In the emergent field of critical disability studies, my grandfather’s experiences, like those of so many who have been traumatized by war and conflict, are understood in the context of the barriers society placed on these soldiers — barriers that served to pathologize, confine and ostracize them. Above all else, this new discipline allows disability — madness in this case — to be understood from the perspective of the person who experiences it, as much as this is possible. One hundred years after the start of the war that gave rise to the term “shell shock,” there exists a field of study that recognizes the expertise of disabled people in understanding their own life, while advocating for progressive societal change.

Critical disability studies view disability as both a lived reality in which the experiences of people with disabilities are central to interpreting their place in the world, and as a social and political definition based on societal power relations. Emerging from the activism of disabled people in the 1970s, this area of study involves both academics and activists representing multiple disciplines and perspectives. It challenges approaches that pathologize physical, mental and sensory difference as being in need of correction, and instead advocates for both accommodation and equality for disabled people in all areas of life. Critical disability studies seek to change conventional notions of disabled people as pitiable, tragic victims who should adjust to the world around them. This charity model is criticized for providing badly needed services without engaging the underlying causes of social exclusion. Barriers to education, employment, transportation and a host of services, both public and private, all come under the scrutiny of critical disability studies, a field that works toward universal accessibility.

Figure

Francis Udall in 1915, in England, before leaving for France and Belgium.

Image courtesy of Courtesy of Geoffery Reaume

Changing public attitudes toward disabilities is important. Some argue that the term “disabled people” emphasizes that disability is an essential part of self-identity. Others argue that the term “people with disabilities” stresses that functional limitation is only one aspect of overall identity. Neither term is universally accepted. As language changes, so too will these terms, but the very fact that this debate exists reflects the efforts of a long-marginalized community to assert how they should be defined on their own terms.

In some cases, people categorized as disabled reject the term outright; for example, people who identify as “Deaf” with a capital “D” argue they are a linguistic minority who do not have a disability. Thus, even within the field itself there are people who prefer to be thought of as other than disabled. Critical disability studies also examines how disability intersects with race, gender, class and sexuality in ways that influence wider power relations and personal experiences.

Included in these interpretations are several analytical models developed by activists and academics. The “social model of disability,” interprets disability as a construct imposed by external powers (e.g., medical, legal and governmental systems). In this model, there is a difference between impairment — a practical restriction — and disability — a difference promoted by society without considering impairments. The “rights model of disability,” advocates for legal change to address inequities with the view that disabled people deserve equal rights and access.

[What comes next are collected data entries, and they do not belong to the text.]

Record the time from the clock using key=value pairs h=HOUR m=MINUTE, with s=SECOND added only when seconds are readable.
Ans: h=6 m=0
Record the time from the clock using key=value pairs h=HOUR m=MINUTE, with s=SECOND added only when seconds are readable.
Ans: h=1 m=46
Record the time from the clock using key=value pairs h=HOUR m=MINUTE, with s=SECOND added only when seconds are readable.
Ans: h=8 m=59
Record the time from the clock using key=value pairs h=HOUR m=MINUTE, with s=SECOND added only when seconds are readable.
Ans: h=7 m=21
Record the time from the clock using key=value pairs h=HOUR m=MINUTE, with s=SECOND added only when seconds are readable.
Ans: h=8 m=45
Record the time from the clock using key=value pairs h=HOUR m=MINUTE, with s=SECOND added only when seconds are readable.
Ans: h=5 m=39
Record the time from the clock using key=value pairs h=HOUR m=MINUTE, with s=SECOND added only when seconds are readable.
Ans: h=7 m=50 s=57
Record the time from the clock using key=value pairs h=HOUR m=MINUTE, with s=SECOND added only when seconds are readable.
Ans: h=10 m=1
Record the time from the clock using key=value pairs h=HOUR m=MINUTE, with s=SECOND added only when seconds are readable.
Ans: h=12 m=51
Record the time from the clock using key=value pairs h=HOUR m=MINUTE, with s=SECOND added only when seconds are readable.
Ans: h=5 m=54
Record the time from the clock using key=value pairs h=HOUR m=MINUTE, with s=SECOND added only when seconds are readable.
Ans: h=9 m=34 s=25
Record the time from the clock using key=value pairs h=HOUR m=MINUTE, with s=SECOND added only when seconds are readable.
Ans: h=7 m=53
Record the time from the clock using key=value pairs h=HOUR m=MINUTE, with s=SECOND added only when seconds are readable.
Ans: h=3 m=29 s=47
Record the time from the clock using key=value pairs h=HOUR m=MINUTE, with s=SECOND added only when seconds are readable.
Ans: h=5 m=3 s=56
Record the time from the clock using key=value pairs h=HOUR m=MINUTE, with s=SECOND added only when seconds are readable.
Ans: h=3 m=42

The “cultural model of disability” focuses on how the reality of disability is understood within a cultural context as an experience that can be positive but also lead to discrimination and physical and psychological pain.

These models are the subject of much debate and revision, as are other approaches not included here; there is no single way to understand and address the effects of excluding people from society based on a label of disability. What is central is understanding and including disabled people as the experts in their own past and present. In this sense, critical disability studies aim to reinterpret what it means to be considered disabled, bringing people who live this experience to the process as the primary agents of change in word and deed. A major part of this work is therefore to ensure that this field is by, not just about, disabled people.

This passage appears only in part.